*What the task asks*
Your output should consist solely of the lines from the one with "Entwicklung und Implementierung" through the end of the records, reproduced exactly, both ends included.

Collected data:
================================

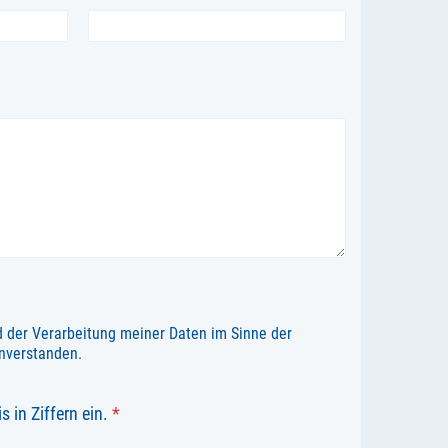
 der Verarbeitung meiner Daten im Sinne der
nverstanden.
s in Ziffern ein.
*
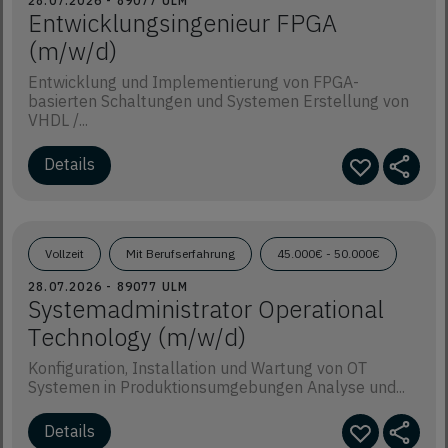
28.07.2026 - 89077 ULM
Entwicklungsingenieur FPGA
(m/w/d)
Entwicklung und Implementierung von FPGA-
basierten Schaltungen und Systemen Erstellung von
VHDL /...
Details
Vollzeit
Mit Berufserfahrung
45.000€ - 50.000€
28.07.2026 - 89077 ULM
Systemadministrator Operational
Technology (m/w/d)
Konfiguration, Installation und Wartung von OT
Systemen in Produktionsumgebungen Analyse und...
Details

================================

*Response*
Entwicklung und Implementierung von FPGA-
basierten Schaltungen und Systemen Erstellung von
VHDL /...
Details
Vollzeit
Mit Berufserfahrung
45.000€ - 50.000€
28.07.2026 - 89077 ULM
Systemadministrator Operational
Technology (m/w/d)
Konfiguration, Installation und Wartung von OT
Systemen in Produktionsumgebungen Analyse und...
Details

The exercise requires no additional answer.